そして、もう一足の「ウルトラブースト ライト」は、アディダスが誇る、超弾性とも評される反発性を持ち、耐摩耗性にも優れたブーストフォームを30%も軽量化した最新モデルだ。ブースト素材の第二世代として開発された「ライト ブースト」を搭載した初のモデルである。第一世代の最初に登場した「エナジー ブースト」を履いた筆者にとっても、期待の一足であることは間違いない。
次回以降では、ウルトラブースト ライト、そしてアディゼロ SLの2足について、開発コンセプトやテクノロジーに関して、引き続き山口さんにインタビューを行ってゆく。さらに、実際のフィールドでも、目的に合わせた3つのペースで、実際に走ったインプレッションも記事にする予定だ。運動不足解消、痩せるためのラン、気分をスカッとさせたい時など、私たちが走る理由は、さまざまなのだ。
新たな時代のランニング文化「TOKYO CITY RUN」
「コロナ禍を経て、ランニングをする人はさらに増えました。フルマラソンなどの大会の敷居は高いですが、距離が短くても、多くの方にとって、自分の走力に見合った楽しみができるイベントのニーズは高いと考えています。アディダスでも、3月末にトップ選手によるガチなレースと、同じコースを一般の方が思い思いのペースで走るイベント『ADIDAS TOKYO CITY RUN 2023』を東京・神宮外苑で開催しました」(山口さん)

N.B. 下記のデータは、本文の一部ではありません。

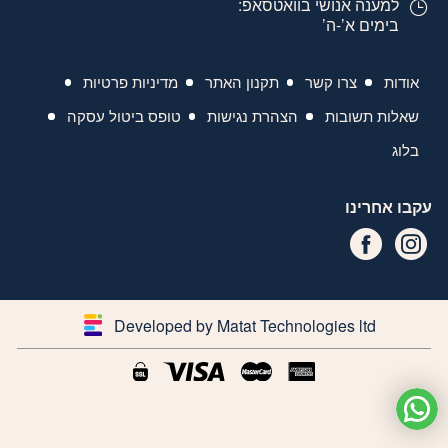
למענה אנושי בוואטסאפ:
בימים א’-ה’
אודות
צרו קשר
תקנון האתר
מדיניות פרטיות
שאלות תשובות
הצהרת נגישות
טופס ביטול עסקה
בלוג
עקבו אחרינו
Developed by Matat Technologies ltd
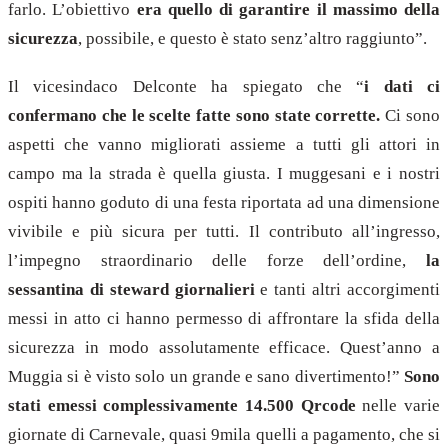
farlo. L’obiettivo
era quello di garantire il massimo della
sicurezza
, possibile, e questo è stato senz’altro raggiunto”.
Il vicesindaco Delconte ha spiegato che “
i dati ci
confermano che le scelte fatte sono state corrette.
Ci sono
aspetti che vanno migliorati assieme a tutti gli attori in
campo ma la strada è quella giusta. I muggesani e i nostri
ospiti hanno goduto di una festa riportata ad una dimensione
vivibile e più sicura per tutti. Il contributo all’ingresso,
l’impegno straordinario delle forze dell’ordine,
la
sessantina di steward giornalieri
e tanti altri accorgimenti
messi in atto ci hanno permesso di affrontare la sfida della
sicurezza in modo assolutamente efficace. Quest’anno a
Muggia si è visto solo un grande e sano divertimento!”
Sono
stati emessi complessivamente 14.500 Qrcode
nelle varie
giornate di Carnevale, quasi 9mila quelli a pagamento, che si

トップ選手たちにとっては、駅伝シーズンが終わり、スパイクを履いてのトラック競技が始まるタイミング。この時期に、ロードシューズでのハイレベルのレース(しかも陸連公認の記録会)となったことで、選手たちの評判も上々だったとか。
「一般の方々にとって、トップ選手たちと同じ公認コースで走るのは大きな魅力です。こうした新しい試みは、数こそ多くはできませんが、今後も取り組みたいと考えています。唯一残念だったのは、当日が雨だった点です(苦笑)」(山口さん)
“すべてはアスリートのために”という、創業者アディ・ダスラーの理念が受け継がれるアディダスのモノづくりのこだわり。世界で最もたくさんの人たちが参加するアクティビティであるランニングカルチャーに、アディダスはどんな未来を提案してゆくのだろうか。次回以降に、乞うご期待なのだ!
※)アディダス オリジナルス:2001年にスタートしたアディダスの新レーベルのこと。通常レーベルのアディダスとは違い、世界のストリートシーンを彩る斬新でお洒落なスニーカーが多い。